Tissue Viability: Why It Is Essential To Evaluate For Possible Infection

   While it is of paramount importance to leave only viable tissue when performing an amputation, it is not always an easy call to make. The decision to leave “marginal” tissue has been the cause of many failed surgeries. Infection, ulcerations, necrosis and fibrotic tissue or dysvascular tissue can all predispose the surgery to fail. A failed amputation can mean the need for revision and exposing the compromised patient to further risk of anesthesia.2

   There is an inherent desire on the part of the surgeon, and indeed the patient, to leave as much length as possible during an amputation. However, leaving even any question of potentially infected tissue within the wound is inadvisable and foolhardy. That said, identifying affected tissue can be difficult in cases that are marginal.5-7

   There are some important signs to consider when evaluating patients. Strep infections, which are most destructive to tissue of all origins, cause hemorrhagic changes that are clearly visible as dark red, maroon and/or black color changes to connective tissues, blood vessels and muscle tissue.

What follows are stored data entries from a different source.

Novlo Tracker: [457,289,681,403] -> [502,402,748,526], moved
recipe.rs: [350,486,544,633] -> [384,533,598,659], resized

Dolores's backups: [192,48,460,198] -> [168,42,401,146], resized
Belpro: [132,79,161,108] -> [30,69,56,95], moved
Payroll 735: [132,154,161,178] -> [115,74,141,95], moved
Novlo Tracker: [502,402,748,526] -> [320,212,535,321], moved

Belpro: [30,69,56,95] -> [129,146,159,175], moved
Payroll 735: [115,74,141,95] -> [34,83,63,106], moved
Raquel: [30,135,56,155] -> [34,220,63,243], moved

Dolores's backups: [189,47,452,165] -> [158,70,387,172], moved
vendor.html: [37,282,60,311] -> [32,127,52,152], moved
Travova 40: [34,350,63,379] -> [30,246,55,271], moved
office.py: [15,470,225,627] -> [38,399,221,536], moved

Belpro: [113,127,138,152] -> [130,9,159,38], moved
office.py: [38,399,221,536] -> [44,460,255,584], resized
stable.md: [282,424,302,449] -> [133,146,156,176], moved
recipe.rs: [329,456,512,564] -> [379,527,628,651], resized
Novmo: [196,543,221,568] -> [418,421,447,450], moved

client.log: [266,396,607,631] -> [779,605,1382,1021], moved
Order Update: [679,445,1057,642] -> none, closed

   Staph infections may be more commonly represented by purulence. While the adjacent tissue may not have become compromised, it is necessary in this case to perform an atraumatic exploration of all potential spaces for further presence of infection. This is a learned skill that requires considerable caution and care. By exploring adjacent spaces, the surgeon may inadvertently spread infection. It is important to not only have an ingress into a compartment, but also to have an egress to allow for drainage of potentially infected materials.8-10

   It is imperative to visualize all tissue that may have been contiguous with known areas of infection. Under pressure, infectious fluids will extrude from one compartment to the next along anatomic lines.11, 12

   Van Baal states in Clinics of Infectious Disease that “Proper debridement and drainage of the infection requires a sound knowledge of foot anatomy. The usual routes of progression of the infection along anatomic pathways must be understood.”13 Reviewing the compartments of the foot will aid both novice and experienced surgeons in ensuring a knowledgeable exploration of potential areas of infection progression.